El tipo, de mediana edad, era inquietante: el pelo aplastado -no por gomina sino por su propia grasa- el chaleco vaquero que vestía y los tatuajes más feos del mundo cubriendo sus enjutos brazos que parecían decir a gritos que acababa de salir de Sing Sing, el célebre presidio neoyorquino (y digo ése porque no caía lejos); en conjunto asemejaba un ángel del Infierno al que el propio Satanás hubiera vetado la entrada. Una especie de Bobby Perú pero real, en carne (poca) y hueso. Cuando abrió la boca para saludarnos mostrando dos túneles de viento a cada lado de las encías comprendí que, verdaderamente, con un tipo así al lado no podíamos temer a nadie, salvo quizá a la policía e incluso ésta se lo pensaría dos veces. Bueno, también a su novia, porque estaba tan nerviosa y excitada de llevarle en su coche que gesticulaba sin parar y se giraba para hablarnos olvidando que estaba al volante, con lo que íbamos dando peligrosos bandazos.

Tal cual
Pero conseguimos llegar intactos, acaso porque el vehículo ya había cubierto su cupo de accidentes para todo su servicio activo. La casa era de dos pisos y comprobamos, casi con decepción, que no se parecía a la de Norman Bates sino que estaba limpia y ordenada. Pero, claro, no nos lo iban a poner tan fácil ¿verdad? Apenas tuvimos tiempo de soltar el equipaje cuando sonó el teléfono; la señora Bunders contestó y dijo que era para nosotros. Cogí el auricular pensando que sería otra sorpresita de Gürtels pero no; mejor dicho, sorpresa sí que era y de récord, pero no tenía nada que ver con él (o eso creo): una tétrica y sollozante voz femenina me saludó en perfecto castellano y luego, para mi pasmo, rompió a llorar abiertamente dejándome unas palabras que hubieran echo salir corriendo a cualquiera: "Sólo quería decirle que en esa casa murió mi hijo hace dos meses". Toma bienvenida.

Hogar, dulce hogar

Resultó que era la madre de un exnovio de la señora Bunders, cosa que no me tranquilizó en absoluto teniendo en cuenta que nuestra anfitriona le había buscado sustituto apenas pasados un par de meses desde su fallecimiento. ¿No había memoria fúnebre por esos lares? ¿Coleccionaba novios la señora Bunders? ¿Sería ese sustituto el responsable del óbito? El asunto nos impresionó lo suficiente como para llamar a Gürtels y pedirle que nos  buscara otros sitio pero respondió que era imposible, que esa noche debíamos pernoctar allí y mañana ya veríamos las cosas con mejores ojos. "Si no nos los sacan antes" musité, pero ¿qué otra cosa podíamos hacer? Así que nos instalamos en la planta superior, quedando la inferior para ella y la cocina.

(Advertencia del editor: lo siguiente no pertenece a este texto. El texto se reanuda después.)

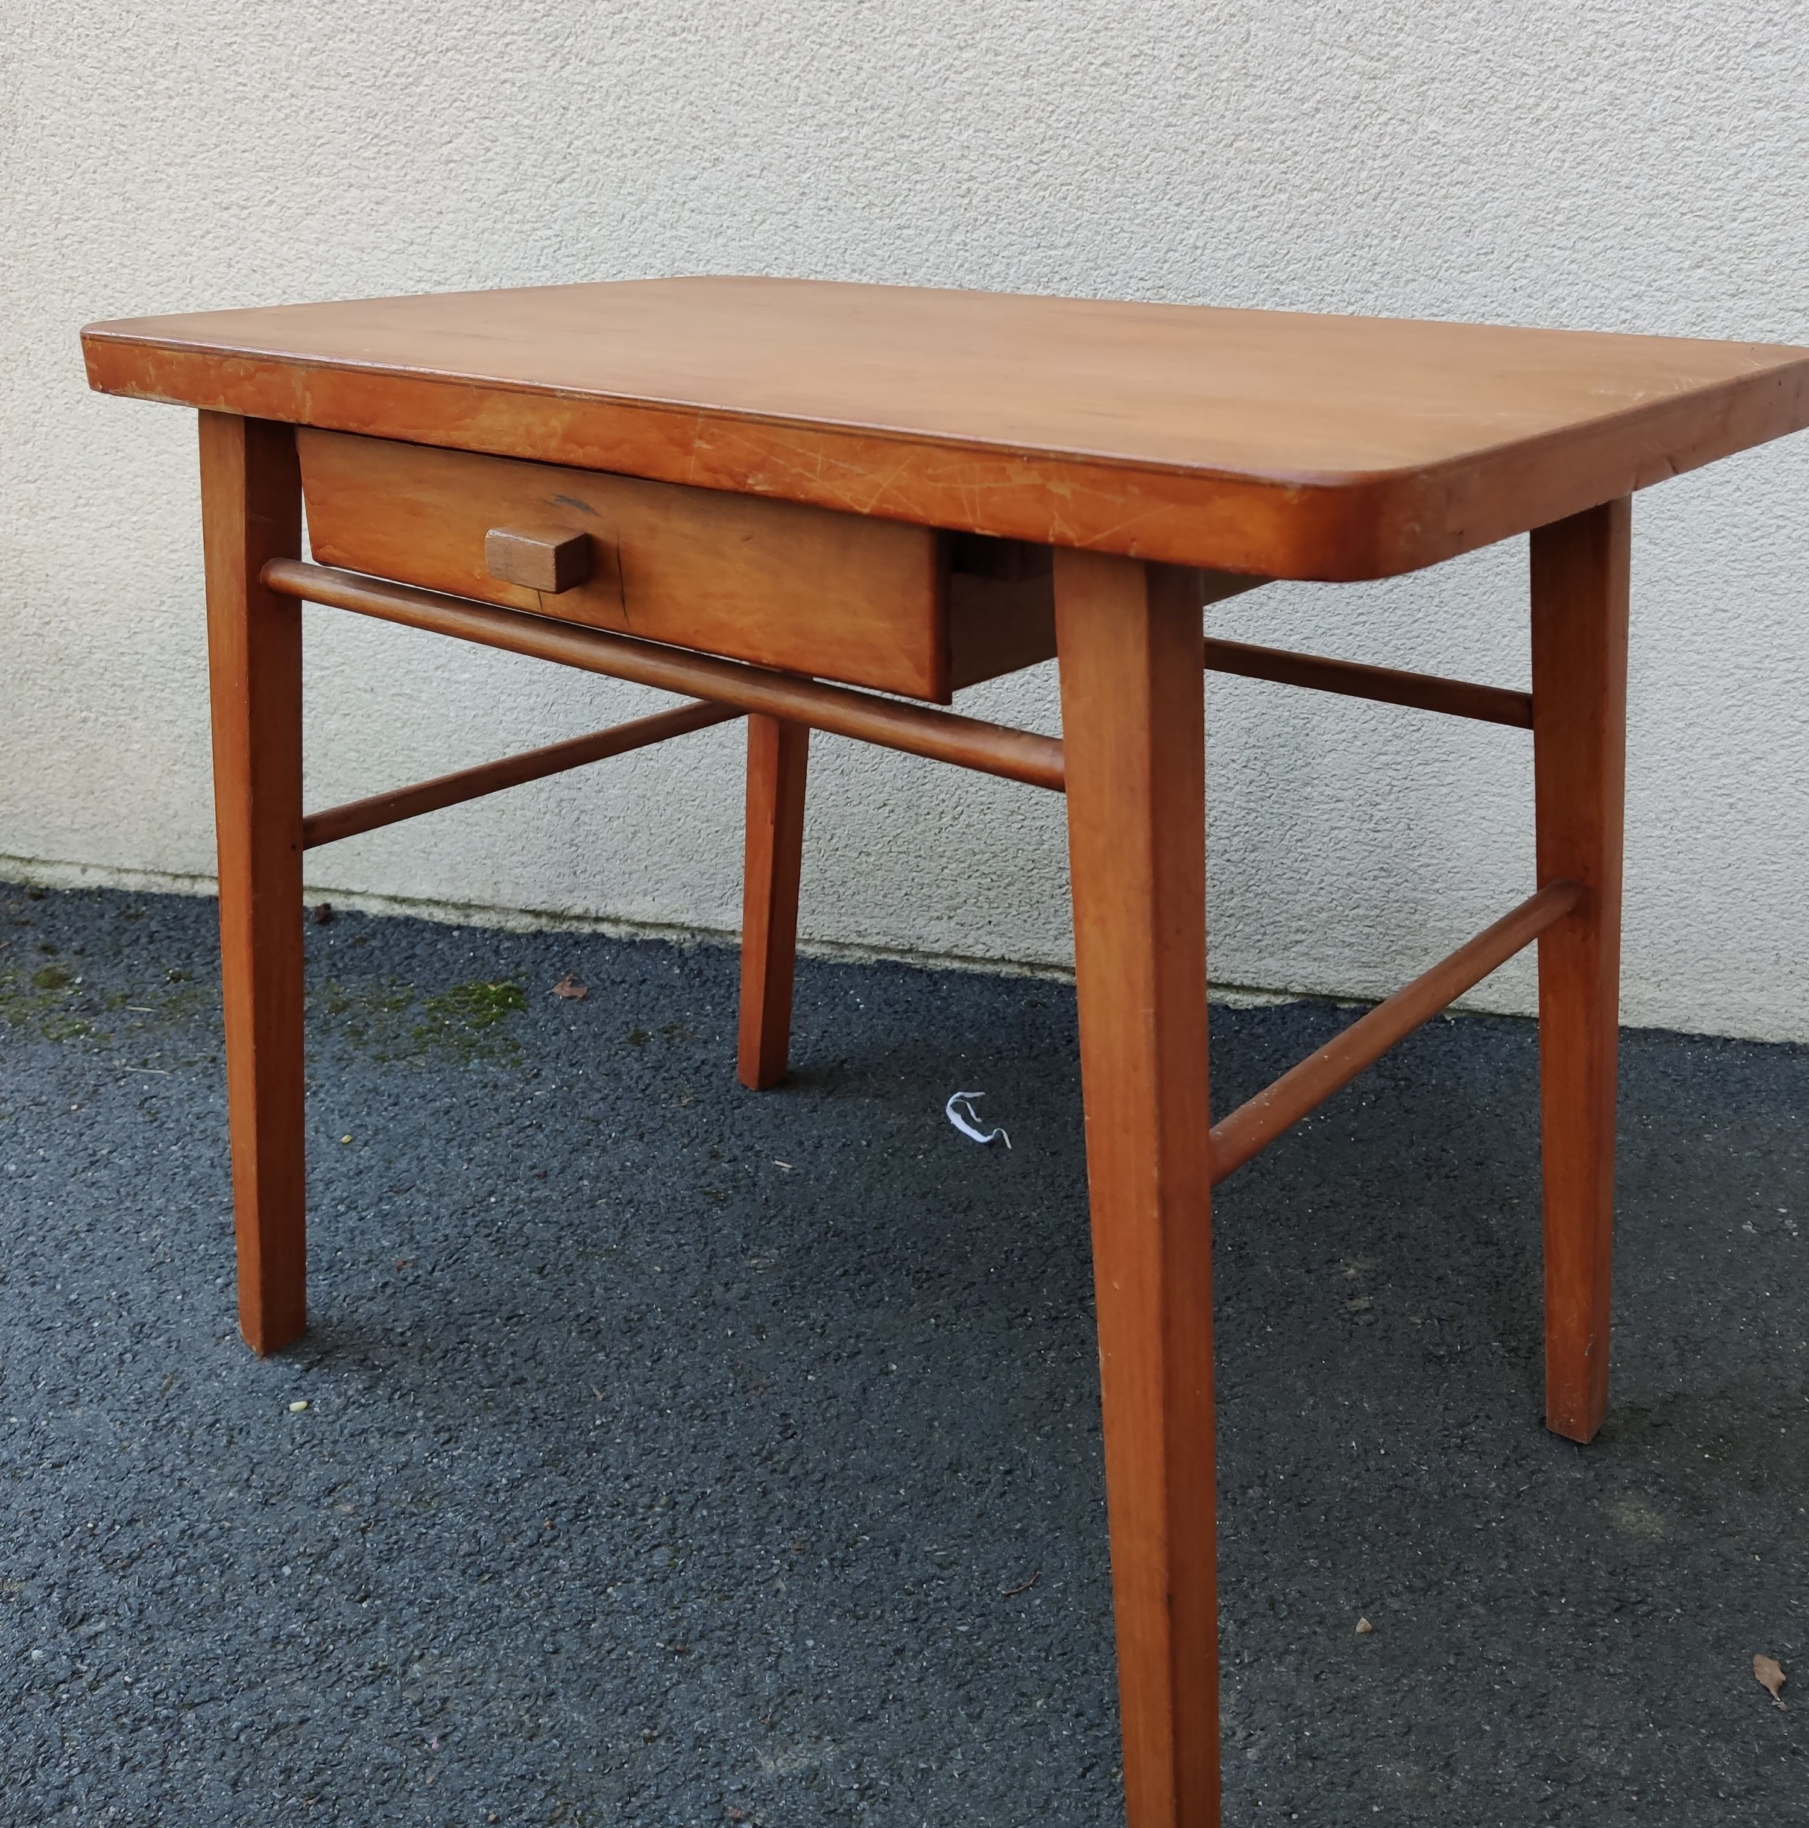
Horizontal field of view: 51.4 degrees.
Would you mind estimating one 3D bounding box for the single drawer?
[{"bbox_3d":[-0.045,-0.245,1.095,0.479,0.087,0.411,18,29,36],"label":"single drawer"}]

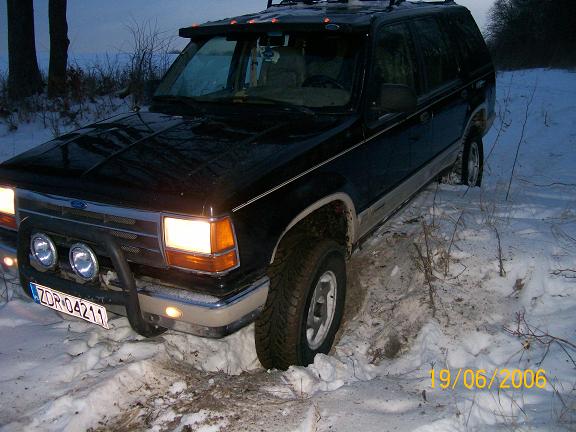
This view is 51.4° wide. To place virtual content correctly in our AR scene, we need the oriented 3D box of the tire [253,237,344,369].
[{"bbox_3d":[0.093,0.495,3.261,0.245,0.745,0.745,8,24,25],"label":"tire"}]

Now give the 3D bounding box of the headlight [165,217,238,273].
[{"bbox_3d":[-0.367,0.111,2.519,0.290,0.225,0.150,10,24,31],"label":"headlight"}]

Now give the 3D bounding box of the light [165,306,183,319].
[{"bbox_3d":[-0.484,0.408,2.570,0.080,0.052,0.045,10,24,31],"label":"light"}]

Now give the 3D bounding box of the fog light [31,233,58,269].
[{"bbox_3d":[-1.120,0.147,2.837,0.175,0.175,0.090,10,24,31],"label":"fog light"}]

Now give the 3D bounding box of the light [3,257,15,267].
[{"bbox_3d":[-1.453,0.241,3.155,0.080,0.052,0.045,10,24,31],"label":"light"}]

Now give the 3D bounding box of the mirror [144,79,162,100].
[{"bbox_3d":[-0.981,-0.936,4.335,0.220,0.150,0.130,10,24,31],"label":"mirror"}]

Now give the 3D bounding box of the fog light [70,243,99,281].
[{"bbox_3d":[-0.881,0.187,2.693,0.175,0.175,0.090,10,24,31],"label":"fog light"}]

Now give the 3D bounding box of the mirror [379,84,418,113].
[{"bbox_3d":[0.610,-0.653,3.329,0.220,0.150,0.130,10,24,31],"label":"mirror"}]

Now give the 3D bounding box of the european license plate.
[{"bbox_3d":[-1.026,0.420,2.808,0.520,0.114,0.015,10,28,31],"label":"european license plate"}]

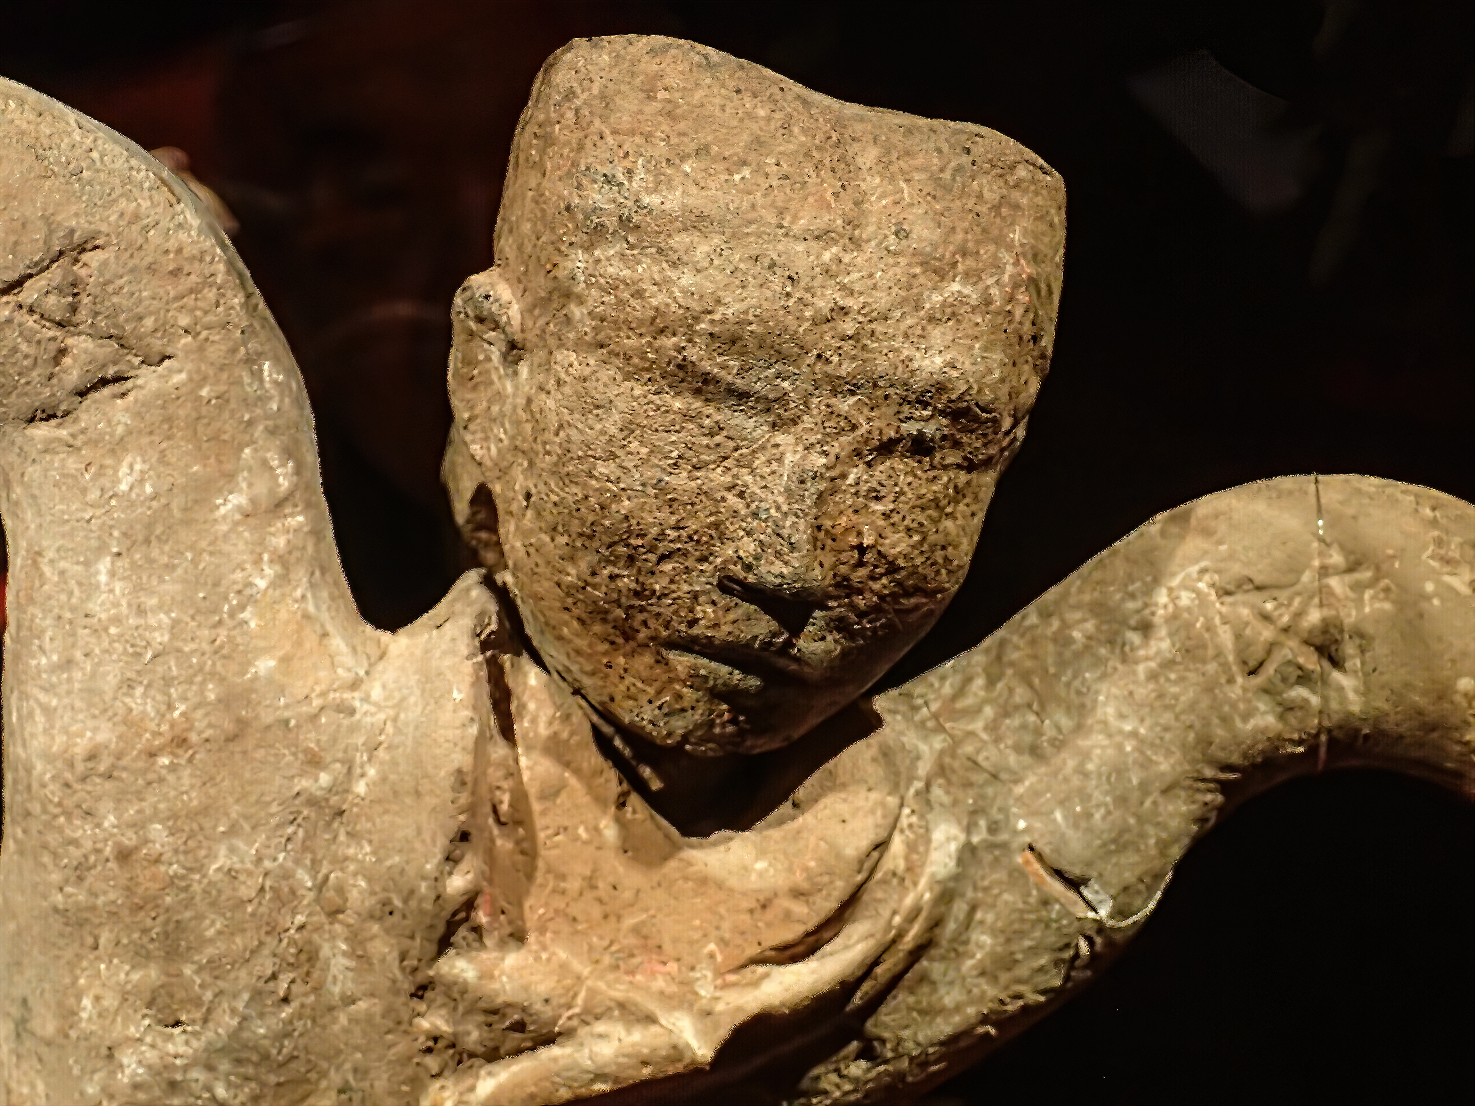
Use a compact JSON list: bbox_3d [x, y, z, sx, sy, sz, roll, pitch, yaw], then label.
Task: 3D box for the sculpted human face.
[{"bbox_3d":[0.004,-0.035,0.610,0.117,0.140,0.100,11,13,-22],"label":"sculpted human face"}]

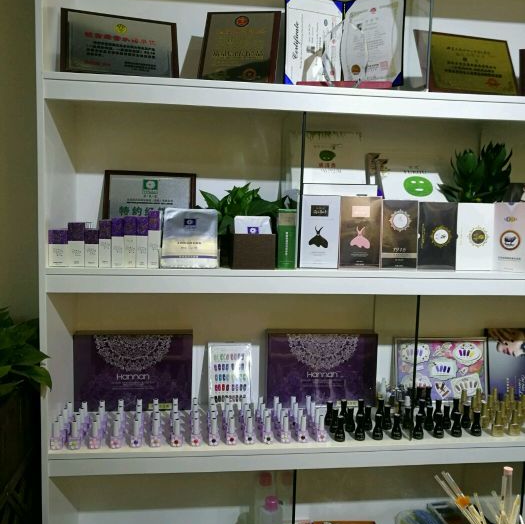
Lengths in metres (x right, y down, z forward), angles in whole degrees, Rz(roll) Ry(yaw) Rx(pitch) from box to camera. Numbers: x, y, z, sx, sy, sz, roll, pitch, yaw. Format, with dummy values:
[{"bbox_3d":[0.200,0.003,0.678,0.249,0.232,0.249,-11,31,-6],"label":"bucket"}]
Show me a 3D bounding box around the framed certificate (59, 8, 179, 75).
[{"bbox_3d":[-0.406,-0.605,1.570,0.326,0.237,0.018,0,-17,-18],"label":"framed certificate"}]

Pero nuestra surrealista estancia no había hecho más que empezar. Nuestra anfitriona vino a darnos las buenas noches y a informarnos de que por la mañana nos dejaría el desayuno en la puerta de la habitación. Tamaña amabilidad nos pilló descolocados y le agradecimos el ofrecimiento pero diciéndole que no se molestara, que ya bajaríamos nosotros a la cocina. Pues no. La señora Bunders no tenía gatos pero sí un perro y como no quería que subiera debíamos permanecer en el piso de arriba toda la mañana con la puerta cerrada, mientras el chucho se solazaba abajo. Tras intercambiar una mirada con Alberto, levanté otra vez el teléfono para humillarme ante Gürtels y pedirle auxilio una vez más.